- Jesteśmy w połowie drogi, jeśli chodzi o odzyskanie zarządu i uratowanie spółki Pemug Konstrukcje (PK). Przed nami jeszcze stworzenie listy wierzycieli uprawnionych do głosowania oraz przegłosowanie samego układu - mówi Antoni Domański, dyrektor ds. organizacyjno-prawnych w Pemugu. Spłata długów wyniesie kilkanaście milionów złotych (Pemug ma 100 proc. akcji PK).

Giełdowa spółka z zadowoleniem przyjęła niedawną decyzję Sądu Rejonowego w Katowicach o zmianę postępowania upadłościowego, obejmującego likwidację majątku na upadłość z możliwością zawarcia układu. Jednocześnie sąd zdecydował o odwołaniu dotychczasowego syndyka (w jego miejsce ustanowiono nowego zarządcę). Odzyskanie pełnej kontroli nad firmą z grupy ma umożliwić Pemugowi uruchomienie, na bazie majątku spółki córki, produkcji konstrukcji stalowych. To jeden z celów emisyjnych oferty publicznej 6,07 mln akcji serii F, z której Pemug pozyskał ponad 13 mln zł brutto.

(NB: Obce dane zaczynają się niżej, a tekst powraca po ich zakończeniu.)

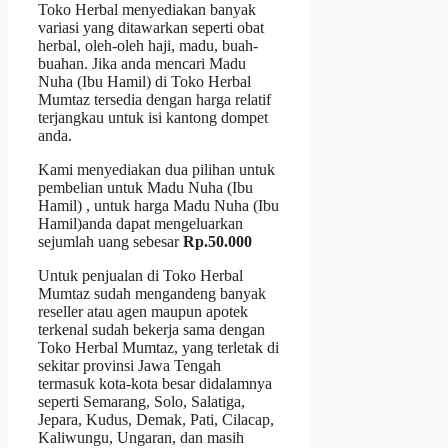
Toko Herbal menyediakan banyak
variasi yang ditawarkan seperti obat
herbal, oleh-oleh haji, madu, buah-
buahan. Jika anda mencari Madu
Nuha (Ibu Hamil) di Toko Herbal
Mumtaz tersedia dengan harga relatif
terjangkau untuk isi kantong dompet
anda.
Kami menyediakan dua pilihan untuk
pembelian untuk Madu Nuha (Ibu
Hamil) , untuk harga Madu Nuha (Ibu
Hamil)anda dapat mengeluarkan
sejumlah uang sebesar
Rp.50.000
Untuk penjualan di Toko Herbal
Mumtaz sudah mengandeng banyak
reseller atau agen maupun apotek
terkenal sudah bekerja sama dengan
Toko Herbal Mumtaz, yang terletak di
sekitar provinsi Jawa Tengah
termasuk kota-kota besar didalamnya
seperti Semarang, Solo, Salatiga,
Jepara, Kudus, Demak, Pati, Cilacap,
Kaliwungu, Ungaran, dan masih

- Obecnie majątek Pemug Konstrukcje jest wydzierżawiony. Przedsiębiorstwo jest jednak w ruchu. Docelowo, po załatwieniu wszystkich formalności, zamierzamy samodzielnie rozpocząć produkcję - twierdzi dyrektor Domański. Przedstawiciel Pemugu zwraca uwagę, że PK jest właścicielem prawie 9 ha działki w Katowicach-Ligocie. - Grunt jest także atrakcyjny pod projekty deweloperskie. Jeśli zdecydujemy się na tę działalność, przeniesiemy produkcję konstrukcji w inne miejsce - informuje dyrektor.

Pemug systematycznie składa oferty na najróżniejsze prace związane z podstawowym biznesem (usługi dla górnictwa). - Czekamy na rozstrzygnięcie kilku przetargów - zapowiada Domański. Tradycyjnie drugie półrocze jest jednak lepsze dla branży, w której działa giełdowa spółka.